*** Opening Data section ***
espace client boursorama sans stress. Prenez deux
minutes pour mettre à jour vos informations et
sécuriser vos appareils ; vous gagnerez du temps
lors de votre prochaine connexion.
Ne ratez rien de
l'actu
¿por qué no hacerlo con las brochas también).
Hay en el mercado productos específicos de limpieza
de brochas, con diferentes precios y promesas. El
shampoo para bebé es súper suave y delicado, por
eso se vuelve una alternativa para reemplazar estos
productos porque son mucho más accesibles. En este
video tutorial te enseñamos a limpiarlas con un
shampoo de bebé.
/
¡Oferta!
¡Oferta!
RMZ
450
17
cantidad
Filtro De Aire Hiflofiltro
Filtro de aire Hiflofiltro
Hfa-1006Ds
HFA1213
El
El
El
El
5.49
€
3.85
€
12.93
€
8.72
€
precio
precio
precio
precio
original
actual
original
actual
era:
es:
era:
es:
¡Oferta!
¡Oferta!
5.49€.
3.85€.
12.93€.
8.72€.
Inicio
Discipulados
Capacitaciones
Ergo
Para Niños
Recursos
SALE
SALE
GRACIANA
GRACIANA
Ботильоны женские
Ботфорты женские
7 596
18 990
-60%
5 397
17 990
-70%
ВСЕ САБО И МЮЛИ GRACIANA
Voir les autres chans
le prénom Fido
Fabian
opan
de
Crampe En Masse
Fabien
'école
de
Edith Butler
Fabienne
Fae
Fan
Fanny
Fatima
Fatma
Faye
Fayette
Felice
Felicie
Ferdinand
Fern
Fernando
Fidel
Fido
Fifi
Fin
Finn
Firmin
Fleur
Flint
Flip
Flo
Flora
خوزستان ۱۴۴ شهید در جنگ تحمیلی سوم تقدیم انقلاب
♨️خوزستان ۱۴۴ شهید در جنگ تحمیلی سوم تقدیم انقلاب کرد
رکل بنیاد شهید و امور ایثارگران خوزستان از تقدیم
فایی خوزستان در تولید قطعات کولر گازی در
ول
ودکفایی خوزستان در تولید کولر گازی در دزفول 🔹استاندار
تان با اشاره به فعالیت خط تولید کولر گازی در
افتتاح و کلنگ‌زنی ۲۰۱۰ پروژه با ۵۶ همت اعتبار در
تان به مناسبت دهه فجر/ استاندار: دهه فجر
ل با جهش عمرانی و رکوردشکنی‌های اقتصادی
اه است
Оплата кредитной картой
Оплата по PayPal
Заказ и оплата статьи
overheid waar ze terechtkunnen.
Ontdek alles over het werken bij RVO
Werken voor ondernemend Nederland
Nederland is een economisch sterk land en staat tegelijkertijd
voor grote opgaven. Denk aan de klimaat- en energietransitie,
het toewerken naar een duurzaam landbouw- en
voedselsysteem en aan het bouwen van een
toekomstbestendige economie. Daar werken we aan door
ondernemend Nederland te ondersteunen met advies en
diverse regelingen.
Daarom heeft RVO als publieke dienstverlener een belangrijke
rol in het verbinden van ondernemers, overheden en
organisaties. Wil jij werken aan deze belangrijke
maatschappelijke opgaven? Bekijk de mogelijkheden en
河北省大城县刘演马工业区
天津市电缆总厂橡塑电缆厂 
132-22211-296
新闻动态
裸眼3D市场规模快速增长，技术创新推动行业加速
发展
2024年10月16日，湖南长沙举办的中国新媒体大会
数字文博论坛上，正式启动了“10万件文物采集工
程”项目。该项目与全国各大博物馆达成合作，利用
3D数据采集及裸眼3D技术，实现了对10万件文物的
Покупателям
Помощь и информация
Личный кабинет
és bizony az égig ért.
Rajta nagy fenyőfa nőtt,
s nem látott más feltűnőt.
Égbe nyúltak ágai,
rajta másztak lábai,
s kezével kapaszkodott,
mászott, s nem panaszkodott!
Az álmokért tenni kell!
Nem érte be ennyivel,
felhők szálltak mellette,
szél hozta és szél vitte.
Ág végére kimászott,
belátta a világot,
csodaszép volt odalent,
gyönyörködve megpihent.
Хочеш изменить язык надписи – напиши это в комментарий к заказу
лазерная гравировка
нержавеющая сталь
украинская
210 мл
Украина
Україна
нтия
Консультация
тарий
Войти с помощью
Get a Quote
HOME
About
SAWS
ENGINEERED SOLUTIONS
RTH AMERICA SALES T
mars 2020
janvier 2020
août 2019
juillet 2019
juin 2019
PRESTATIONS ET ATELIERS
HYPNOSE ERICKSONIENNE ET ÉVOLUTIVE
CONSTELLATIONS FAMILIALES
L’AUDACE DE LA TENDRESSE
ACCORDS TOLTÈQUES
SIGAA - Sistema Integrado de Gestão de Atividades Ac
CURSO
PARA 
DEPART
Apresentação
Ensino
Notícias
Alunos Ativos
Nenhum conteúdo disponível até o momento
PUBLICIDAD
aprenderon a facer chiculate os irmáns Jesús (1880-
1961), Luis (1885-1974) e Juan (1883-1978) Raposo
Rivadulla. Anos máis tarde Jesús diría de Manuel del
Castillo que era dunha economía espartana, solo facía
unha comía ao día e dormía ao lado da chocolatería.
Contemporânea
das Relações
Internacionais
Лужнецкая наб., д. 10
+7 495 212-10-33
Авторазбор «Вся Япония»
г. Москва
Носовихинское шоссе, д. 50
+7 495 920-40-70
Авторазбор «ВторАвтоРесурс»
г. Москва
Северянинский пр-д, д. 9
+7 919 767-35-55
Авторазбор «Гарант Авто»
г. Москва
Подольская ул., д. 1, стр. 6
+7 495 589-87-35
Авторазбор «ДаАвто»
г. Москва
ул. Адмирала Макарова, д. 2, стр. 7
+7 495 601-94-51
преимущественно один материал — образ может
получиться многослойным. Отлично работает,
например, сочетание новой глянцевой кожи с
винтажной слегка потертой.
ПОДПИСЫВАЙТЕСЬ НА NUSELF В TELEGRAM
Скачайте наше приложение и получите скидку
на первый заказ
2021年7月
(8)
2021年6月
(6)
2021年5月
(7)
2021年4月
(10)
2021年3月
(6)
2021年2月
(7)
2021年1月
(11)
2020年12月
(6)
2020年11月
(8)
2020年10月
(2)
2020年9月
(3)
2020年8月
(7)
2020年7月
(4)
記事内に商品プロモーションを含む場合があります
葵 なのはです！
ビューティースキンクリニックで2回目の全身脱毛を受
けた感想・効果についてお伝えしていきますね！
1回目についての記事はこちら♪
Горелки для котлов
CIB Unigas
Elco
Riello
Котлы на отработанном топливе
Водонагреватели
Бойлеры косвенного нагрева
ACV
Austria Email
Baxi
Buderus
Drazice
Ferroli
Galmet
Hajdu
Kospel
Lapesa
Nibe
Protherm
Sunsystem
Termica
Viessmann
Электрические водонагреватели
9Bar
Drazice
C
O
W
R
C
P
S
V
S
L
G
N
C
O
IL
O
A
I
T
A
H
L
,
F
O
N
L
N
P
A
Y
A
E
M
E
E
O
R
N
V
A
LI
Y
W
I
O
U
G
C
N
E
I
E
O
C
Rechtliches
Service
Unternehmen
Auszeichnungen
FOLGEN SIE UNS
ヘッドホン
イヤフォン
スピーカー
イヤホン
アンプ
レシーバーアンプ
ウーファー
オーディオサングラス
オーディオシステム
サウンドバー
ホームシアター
*** Closing Data section ***
#### [Work to be completed]
Nothing should be left out: copy the material exactly.

#### [Problem solution]
espace client boursorama sans stress. Prenez deux
minutes pour mettre à jour vos informations et
sécuriser vos appareils ; vous gagnerez du temps
lors de votre prochaine connexion.
Ne ratez rien de
l'actu
¿por qué no hacerlo con las brochas también).
Hay en el mercado productos específicos de limpieza
de brochas, con diferentes precios y promesas. El
shampoo para bebé es súper suave y delicado, por
eso se vuelve una alternativa para reemplazar estos
productos porque son mucho más accesibles. En este
video tutorial te enseñamos a limpiarlas con un
shampoo de bebé.
/
¡Oferta!
¡Oferta!
RMZ
450
17
cantidad
Filtro De Aire Hiflofiltro
Filtro de aire Hiflofiltro
Hfa-1006Ds
HFA1213
El
El
El
El
5.49
€
3.85
€
12.93
€
8.72
€
precio
precio
precio
precio
original
actual
original
actual
era:
es:
era:
es:
¡Oferta!
¡Oferta!
5.49€.
3.85€.
12.93€.
8.72€.
Inicio
Discipulados
Capacitaciones
Ergo
Para Niños
Recursos
SALE
SALE
GRACIANA
GRACIANA
Ботильоны женские
Ботфорты женские
7 596
18 990
-60%
5 397
17 990
-70%
ВСЕ САБО И МЮЛИ GRACIANA
Voir les autres chans
le prénom Fido
Fabian
opan
de
Crampe En Masse
Fabien
'école
de
Edith Butler
Fabienne
Fae
Fan
Fanny
Fatima
Fatma
Faye
Fayette
Felice
Felicie
Ferdinand
Fern
Fernando
Fidel
Fido
Fifi
Fin
Finn
Firmin
Fleur
Flint
Flip
Flo
Flora
خوزستان ۱۴۴ شهید در جنگ تحمیلی سوم تقدیم انقلاب
♨️خوزستان ۱۴۴ شهید در جنگ تحمیلی سوم تقدیم انقلاب کرد
رکل بنیاد شهید و امور ایثارگران خوزستان از تقدیم
فایی خوزستان در تولید قطعات کولر گازی در
ول
ودکفایی خوزستان در تولید کولر گازی در دزفول 🔹استاندار
تان با اشاره به فعالیت خط تولید کولر گازی در
افتتاح و کلنگ‌زنی ۲۰۱۰ پروژه با ۵۶ همت اعتبار در
تان به مناسبت دهه فجر/ استاندار: دهه فجر
ل با جهش عمرانی و رکوردشکنی‌های اقتصادی
اه است
Оплата кредитной картой
Оплата по PayPal
Заказ и оплата статьи
overheid waar ze terechtkunnen.
Ontdek alles over het werken bij RVO
Werken voor ondernemend Nederland
Nederland is een economisch sterk land en staat tegelijkertijd
voor grote opgaven. Denk aan de klimaat- en energietransitie,
het toewerken naar een duurzaam landbouw- en
voedselsysteem en aan het bouwen van een
toekomstbestendige economie. Daar werken we aan door
ondernemend Nederland te ondersteunen met advies en
diverse regelingen.
Daarom heeft RVO als publieke dienstverlener een belangrijke
rol in het verbinden van ondernemers, overheden en
organisaties. Wil jij werken aan deze belangrijke
maatschappelijke opgaven? Bekijk de mogelijkheden en
河北省大城县刘演马工业区
天津市电缆总厂橡塑电缆厂 
132-22211-296
新闻动态
裸眼3D市场规模快速增长，技术创新推动行业加速
发展
2024年10月16日，湖南长沙举办的中国新媒体大会
数字文博论坛上，正式启动了“10万件文物采集工
程”项目。该项目与全国各大博物馆达成合作，利用
3D数据采集及裸眼3D技术，实现了对10万件文物的
Покупателям
Помощь и информация
Личный кабинет
és bizony az égig ért.
Rajta nagy fenyőfa nőtt,
s nem látott más feltűnőt.
Égbe nyúltak ágai,
rajta másztak lábai,
s kezével kapaszkodott,
mászott, s nem panaszkodott!
Az álmokért tenni kell!
Nem érte be ennyivel,
felhők szálltak mellette,
szél hozta és szél vitte.
Ág végére kimászott,
belátta a világot,
csodaszép volt odalent,
gyönyörködve megpihent.
Хочеш изменить язык надписи – напиши это в комментарий к заказу
лазерная гравировка
нержавеющая сталь
украинская
210 мл
Украина
Україна
нтия
Консультация
тарий
Войти с помощью
Get a Quote
HOME
About
SAWS
ENGINEERED SOLUTIONS
RTH AMERICA SALES T
mars 2020
janvier 2020
août 2019
juillet 2019
juin 2019
PRESTATIONS ET ATELIERS
HYPNOSE ERICKSONIENNE ET ÉVOLUTIVE
CONSTELLATIONS FAMILIALES
L’AUDACE DE LA TENDRESSE
ACCORDS TOLTÈQUES
SIGAA - Sistema Integrado de Gestão de Atividades Ac
CURSO
PARA 
DEPART
Apresentação
Ensino
Notícias
Alunos Ativos
Nenhum conteúdo disponível até o momento
PUBLICIDAD
aprenderon a facer chiculate os irmáns Jesús (1880-
1961), Luis (1885-1974) e Juan (1883-1978) Raposo
Rivadulla. Anos máis tarde Jesús diría de Manuel del
Castillo que era dunha economía espartana, solo facía
unha comía ao día e dormía ao lado da chocolatería.
Contemporânea
das Relações
Internacionais
Лужнецкая наб., д. 10
+7 495 212-10-33
Авторазбор «Вся Япония»
г. Москва
Носовихинское шоссе, д. 50
+7 495 920-40-70
Авторазбор «ВторАвтоРесурс»
г. Москва
Северянинский пр-д, д. 9
+7 919 767-35-55
Авторазбор «Гарант Авто»
г. Москва
Подольская ул., д. 1, стр. 6
+7 495 589-87-35
Авторазбор «ДаАвто»
г. Москва
ул. Адмирала Макарова, д. 2, стр. 7
+7 495 601-94-51
преимущественно один материал — образ может
получиться многослойным. Отлично работает,
например, сочетание новой глянцевой кожи с
винтажной слегка потертой.
ПОДПИСЫВАЙТЕСЬ НА NUSELF В TELEGRAM
Скачайте наше приложение и получите скидку
на первый заказ
2021年7月
(8)
2021年6月
(6)
2021年5月
(7)
2021年4月
(10)
2021年3月
(6)
2021年2月
(7)
2021年1月
(11)
2020年12月
(6)
2020年11月
(8)
2020年10月
(2)
2020年9月
(3)
2020年8月
(7)
2020年7月
(4)
記事内に商品プロモーションを含む場合があります
葵 なのはです！
ビューティースキンクリニックで2回目の全身脱毛を受
けた感想・効果についてお伝えしていきますね！
1回目についての記事はこちら♪
Горелки для котлов
CIB Unigas
Elco
Riello
Котлы на отработанном топливе
Водонагреватели
Бойлеры косвенного нагрева
ACV
Austria Email
Baxi
Buderus
Drazice
Ferroli
Galmet
Hajdu
Kospel
Lapesa
Nibe
Protherm
Sunsystem
Termica
Viessmann
Электрические водонагреватели
9Bar
Drazice
C
O
W
R
C
P
S
V
S
L
G
N
C
O
IL
O
A
I
T
A
H
L
,
F
O
N
L
N
P
A
Y
A
E
M
E
E
O
R
N
V
A
LI
Y
W
I
O
U
G
C
N
E
I
E
O
C
Rechtliches
Service
Unternehmen
Auszeichnungen
FOLGEN SIE UNS
ヘッドホン
イヤフォン
スピーカー
イヤホン
アンプ
レシーバーアンプ
ウーファー
オーディオサングラス
オーディオシステム
サウンドバー
ホームシアター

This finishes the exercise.